◆ GIVEN TEXT ◆
*** Begin section ***

Friday, August 31, 2007

So the internet at York isn't working. However Google/ Gmail is working fine, as are many other sites owned by Google. My personal opinion is that Google has officially taken over the world and now decides what works and what doesn't. Unfortunately, YouTube wasn't one of the ones that made it. Sorry, YouTube, we will no longer be able to watch overweight men sing German songs out of tune.

Since Blogger is working fine, I'm going to entertain myself by talking .. er, to myself. What is the deal with airline food?!?

I'm kidding.

Seriously though, what a segue. I'm flying to Chicago this afternoon, and I'm very excited about it. I likes Chicago, it's a fun city with a peculiar, warm sort of energy that one doesn't often find. And the shopping is lovely. I of course, have to try and control myself because I'm spending too much money and Canada likes to milk people dry by stealing approximately 99% of their income so that people on welfare can sit home and drink beer.

Of course, not all people on welfare drink beer, but I'm eschewing my right to buy shoes, and therefore I give myself permission to rant.

Wednesday, August 08, 2007

Oops we did it again...

So the US lost some guns. So they end up in the 'wrong hands' (Mayyybe, but you know, Probably Not), and their grandiose plan to help train Iraqi forces so that they can finally get out of dodge has once again, been thwarted. Yeah, and Rumsfeld moonlights as Tinkerbell on the weekends.

I'm sorry, you can lose a handkerchief, a cell phone or even a kid. But losing... oh let me see: 110,000 AK-47 rifles; 80,000 Pistols; 135,000 Body armour pieces and 115,000 Helmets is not something you do by accident

("When I looked up they were just GAWNE sir! I don't rightly know how it happened! Must have been those damn EYEraqi militants again, dangawne it!")

*** End section ***

◆ MATERIAL SUPPLIED ◆
*** Begin section ***

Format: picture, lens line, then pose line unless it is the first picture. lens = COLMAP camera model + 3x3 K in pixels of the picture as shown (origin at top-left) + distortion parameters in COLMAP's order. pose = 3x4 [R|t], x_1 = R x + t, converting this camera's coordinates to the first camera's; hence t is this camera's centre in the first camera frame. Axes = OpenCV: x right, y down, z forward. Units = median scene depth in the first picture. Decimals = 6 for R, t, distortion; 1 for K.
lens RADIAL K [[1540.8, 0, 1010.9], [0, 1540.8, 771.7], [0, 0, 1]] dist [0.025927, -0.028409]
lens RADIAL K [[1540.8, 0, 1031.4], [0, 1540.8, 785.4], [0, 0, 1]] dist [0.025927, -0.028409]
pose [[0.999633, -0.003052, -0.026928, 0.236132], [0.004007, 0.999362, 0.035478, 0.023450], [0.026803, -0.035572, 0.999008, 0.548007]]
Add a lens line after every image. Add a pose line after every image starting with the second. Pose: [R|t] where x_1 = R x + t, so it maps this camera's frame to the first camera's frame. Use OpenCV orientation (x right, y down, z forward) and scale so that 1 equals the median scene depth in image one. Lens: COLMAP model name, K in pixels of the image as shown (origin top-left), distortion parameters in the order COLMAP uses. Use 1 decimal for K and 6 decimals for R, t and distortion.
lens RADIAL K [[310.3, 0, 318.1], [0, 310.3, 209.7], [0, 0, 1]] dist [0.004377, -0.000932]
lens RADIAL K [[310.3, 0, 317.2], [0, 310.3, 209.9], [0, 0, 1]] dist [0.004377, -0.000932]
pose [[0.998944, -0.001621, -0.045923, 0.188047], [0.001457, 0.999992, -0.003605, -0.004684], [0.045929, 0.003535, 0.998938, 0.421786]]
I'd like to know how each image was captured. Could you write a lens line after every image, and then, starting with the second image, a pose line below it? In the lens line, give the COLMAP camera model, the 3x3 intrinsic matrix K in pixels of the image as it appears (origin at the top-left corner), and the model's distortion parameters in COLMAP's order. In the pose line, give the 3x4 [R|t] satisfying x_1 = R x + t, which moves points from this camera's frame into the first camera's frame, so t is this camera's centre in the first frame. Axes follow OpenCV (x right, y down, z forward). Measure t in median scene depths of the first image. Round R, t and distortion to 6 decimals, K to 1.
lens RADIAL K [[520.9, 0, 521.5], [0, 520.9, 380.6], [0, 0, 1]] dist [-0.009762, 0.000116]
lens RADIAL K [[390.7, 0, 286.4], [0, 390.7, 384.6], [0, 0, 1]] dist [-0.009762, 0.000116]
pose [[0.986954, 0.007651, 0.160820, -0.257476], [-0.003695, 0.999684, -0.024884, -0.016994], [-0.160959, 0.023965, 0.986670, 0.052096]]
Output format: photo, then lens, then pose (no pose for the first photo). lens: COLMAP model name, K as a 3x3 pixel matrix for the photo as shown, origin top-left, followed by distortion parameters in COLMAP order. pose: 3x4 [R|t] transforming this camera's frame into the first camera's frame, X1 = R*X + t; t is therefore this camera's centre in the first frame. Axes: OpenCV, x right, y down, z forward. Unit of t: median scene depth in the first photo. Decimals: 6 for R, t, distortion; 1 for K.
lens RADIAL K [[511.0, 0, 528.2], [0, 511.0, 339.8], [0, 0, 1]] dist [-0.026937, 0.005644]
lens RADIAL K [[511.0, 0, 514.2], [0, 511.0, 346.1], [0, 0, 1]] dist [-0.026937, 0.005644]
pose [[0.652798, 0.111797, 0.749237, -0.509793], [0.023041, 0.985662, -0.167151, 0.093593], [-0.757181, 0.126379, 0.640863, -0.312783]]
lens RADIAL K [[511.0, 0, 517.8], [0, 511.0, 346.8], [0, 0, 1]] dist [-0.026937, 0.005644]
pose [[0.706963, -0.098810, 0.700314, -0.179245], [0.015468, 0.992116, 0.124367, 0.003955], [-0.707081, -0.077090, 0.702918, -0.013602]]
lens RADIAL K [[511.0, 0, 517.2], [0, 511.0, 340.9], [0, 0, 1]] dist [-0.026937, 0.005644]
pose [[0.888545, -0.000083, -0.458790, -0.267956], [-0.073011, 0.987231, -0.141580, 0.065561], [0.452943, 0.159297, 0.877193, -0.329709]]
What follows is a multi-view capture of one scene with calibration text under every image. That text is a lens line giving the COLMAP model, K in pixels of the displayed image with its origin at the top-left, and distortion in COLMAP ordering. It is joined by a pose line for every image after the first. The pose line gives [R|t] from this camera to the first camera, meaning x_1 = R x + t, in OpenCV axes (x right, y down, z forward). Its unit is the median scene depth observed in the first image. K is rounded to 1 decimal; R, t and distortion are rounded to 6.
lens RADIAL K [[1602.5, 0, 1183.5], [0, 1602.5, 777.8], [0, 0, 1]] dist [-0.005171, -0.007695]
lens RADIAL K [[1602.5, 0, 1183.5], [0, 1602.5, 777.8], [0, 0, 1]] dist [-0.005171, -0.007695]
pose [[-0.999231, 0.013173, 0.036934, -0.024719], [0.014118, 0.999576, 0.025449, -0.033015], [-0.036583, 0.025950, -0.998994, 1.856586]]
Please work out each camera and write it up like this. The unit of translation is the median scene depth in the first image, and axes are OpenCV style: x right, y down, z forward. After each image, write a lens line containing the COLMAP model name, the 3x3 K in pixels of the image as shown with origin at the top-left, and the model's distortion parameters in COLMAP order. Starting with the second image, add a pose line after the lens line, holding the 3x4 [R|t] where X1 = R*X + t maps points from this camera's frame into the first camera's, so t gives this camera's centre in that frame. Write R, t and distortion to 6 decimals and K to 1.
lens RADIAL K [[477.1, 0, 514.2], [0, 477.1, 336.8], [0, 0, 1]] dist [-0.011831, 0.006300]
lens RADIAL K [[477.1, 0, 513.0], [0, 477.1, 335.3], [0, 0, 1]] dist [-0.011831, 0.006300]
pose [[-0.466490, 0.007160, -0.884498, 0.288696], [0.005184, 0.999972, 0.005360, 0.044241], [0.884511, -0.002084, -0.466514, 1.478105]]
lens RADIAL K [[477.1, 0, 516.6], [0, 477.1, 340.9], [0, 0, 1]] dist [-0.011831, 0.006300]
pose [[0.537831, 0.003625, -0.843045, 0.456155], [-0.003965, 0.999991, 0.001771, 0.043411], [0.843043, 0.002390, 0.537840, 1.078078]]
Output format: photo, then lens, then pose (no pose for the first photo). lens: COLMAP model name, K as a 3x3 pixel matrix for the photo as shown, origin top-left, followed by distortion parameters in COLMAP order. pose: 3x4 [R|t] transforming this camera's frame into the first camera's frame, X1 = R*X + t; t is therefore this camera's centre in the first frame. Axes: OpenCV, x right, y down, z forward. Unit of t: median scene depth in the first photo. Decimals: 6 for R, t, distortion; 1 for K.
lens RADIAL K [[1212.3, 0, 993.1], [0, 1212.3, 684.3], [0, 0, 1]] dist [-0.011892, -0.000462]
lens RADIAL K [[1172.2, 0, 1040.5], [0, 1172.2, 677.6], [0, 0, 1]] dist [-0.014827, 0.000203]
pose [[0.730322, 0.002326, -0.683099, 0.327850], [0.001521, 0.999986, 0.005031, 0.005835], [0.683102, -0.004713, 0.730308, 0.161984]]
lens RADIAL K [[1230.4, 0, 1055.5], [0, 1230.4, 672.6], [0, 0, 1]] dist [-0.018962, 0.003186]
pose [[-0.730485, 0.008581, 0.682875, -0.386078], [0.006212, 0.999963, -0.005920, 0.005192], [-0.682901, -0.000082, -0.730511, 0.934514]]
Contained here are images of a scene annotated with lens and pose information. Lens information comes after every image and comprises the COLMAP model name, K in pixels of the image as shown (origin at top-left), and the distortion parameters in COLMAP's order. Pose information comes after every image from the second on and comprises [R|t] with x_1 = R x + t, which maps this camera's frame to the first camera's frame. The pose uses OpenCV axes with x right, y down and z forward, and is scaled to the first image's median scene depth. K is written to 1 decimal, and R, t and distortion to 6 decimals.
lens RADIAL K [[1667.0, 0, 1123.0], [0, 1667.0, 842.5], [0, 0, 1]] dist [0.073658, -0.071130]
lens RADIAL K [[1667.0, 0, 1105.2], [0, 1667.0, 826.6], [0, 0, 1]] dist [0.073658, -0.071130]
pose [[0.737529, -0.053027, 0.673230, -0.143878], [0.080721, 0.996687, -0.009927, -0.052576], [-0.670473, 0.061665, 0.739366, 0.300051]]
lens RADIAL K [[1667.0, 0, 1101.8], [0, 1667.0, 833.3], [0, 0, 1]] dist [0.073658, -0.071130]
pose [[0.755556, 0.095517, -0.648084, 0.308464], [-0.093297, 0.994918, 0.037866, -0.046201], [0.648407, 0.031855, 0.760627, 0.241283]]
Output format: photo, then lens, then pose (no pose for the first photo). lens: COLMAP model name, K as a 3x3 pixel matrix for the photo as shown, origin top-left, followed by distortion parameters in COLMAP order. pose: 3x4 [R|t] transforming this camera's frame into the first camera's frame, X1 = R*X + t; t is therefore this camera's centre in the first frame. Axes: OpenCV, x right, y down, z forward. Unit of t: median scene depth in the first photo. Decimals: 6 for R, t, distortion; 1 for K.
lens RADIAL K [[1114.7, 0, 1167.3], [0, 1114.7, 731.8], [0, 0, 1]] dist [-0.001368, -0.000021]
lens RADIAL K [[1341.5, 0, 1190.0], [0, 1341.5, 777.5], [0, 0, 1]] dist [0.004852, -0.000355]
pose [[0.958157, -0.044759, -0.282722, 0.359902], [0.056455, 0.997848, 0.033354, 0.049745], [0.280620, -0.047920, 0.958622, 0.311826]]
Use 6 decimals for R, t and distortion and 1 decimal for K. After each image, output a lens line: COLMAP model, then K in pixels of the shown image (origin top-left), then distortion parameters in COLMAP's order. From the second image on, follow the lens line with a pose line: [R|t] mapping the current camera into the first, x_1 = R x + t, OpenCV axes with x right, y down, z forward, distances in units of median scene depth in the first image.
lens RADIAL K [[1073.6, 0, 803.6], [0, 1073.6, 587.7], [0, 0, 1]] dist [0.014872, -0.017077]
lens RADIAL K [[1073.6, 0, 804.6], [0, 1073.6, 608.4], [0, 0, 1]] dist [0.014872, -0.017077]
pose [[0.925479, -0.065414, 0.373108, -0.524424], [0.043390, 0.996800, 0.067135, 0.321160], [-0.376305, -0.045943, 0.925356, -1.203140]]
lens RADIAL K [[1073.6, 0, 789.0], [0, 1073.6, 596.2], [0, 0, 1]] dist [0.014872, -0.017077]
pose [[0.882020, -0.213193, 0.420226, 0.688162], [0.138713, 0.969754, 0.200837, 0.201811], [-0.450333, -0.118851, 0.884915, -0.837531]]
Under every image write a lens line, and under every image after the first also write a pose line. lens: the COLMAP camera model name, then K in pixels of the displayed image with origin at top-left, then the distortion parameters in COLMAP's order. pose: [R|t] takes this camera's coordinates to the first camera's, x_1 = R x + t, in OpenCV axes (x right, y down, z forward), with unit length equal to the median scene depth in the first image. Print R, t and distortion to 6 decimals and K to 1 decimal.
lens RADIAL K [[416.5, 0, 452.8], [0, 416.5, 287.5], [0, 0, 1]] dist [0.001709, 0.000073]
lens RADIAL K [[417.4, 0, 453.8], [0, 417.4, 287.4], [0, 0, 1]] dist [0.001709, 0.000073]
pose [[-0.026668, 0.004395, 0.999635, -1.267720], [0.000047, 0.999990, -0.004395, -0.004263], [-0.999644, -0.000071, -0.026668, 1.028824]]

*** End section ***

◆ AIM OF THE TASK ◆
Rewrite the stretch of the blog text from "I'm kidding." through "permission to rant.", changing "Chicago" to "Boston". Rely only on the blog text, not on the records.

◆ RESULT ◆
I'm kidding.

Seriously though, what a segue. I'm flying to Boston this afternoon, and I'm very excited about it. I likes Boston, it's a fun city with a peculiar, warm sort of energy that one doesn't often find. And the shopping is lovely. I of course, have to try and control myself because I'm spending too much money and Canada likes to milk people dry by stealing approximately 99% of their income so that people on welfare can sit home and drink beer.

Of course, not all people on welfare drink beer, but I'm eschewing my right to buy shoes, and therefore I give myself permission to rant.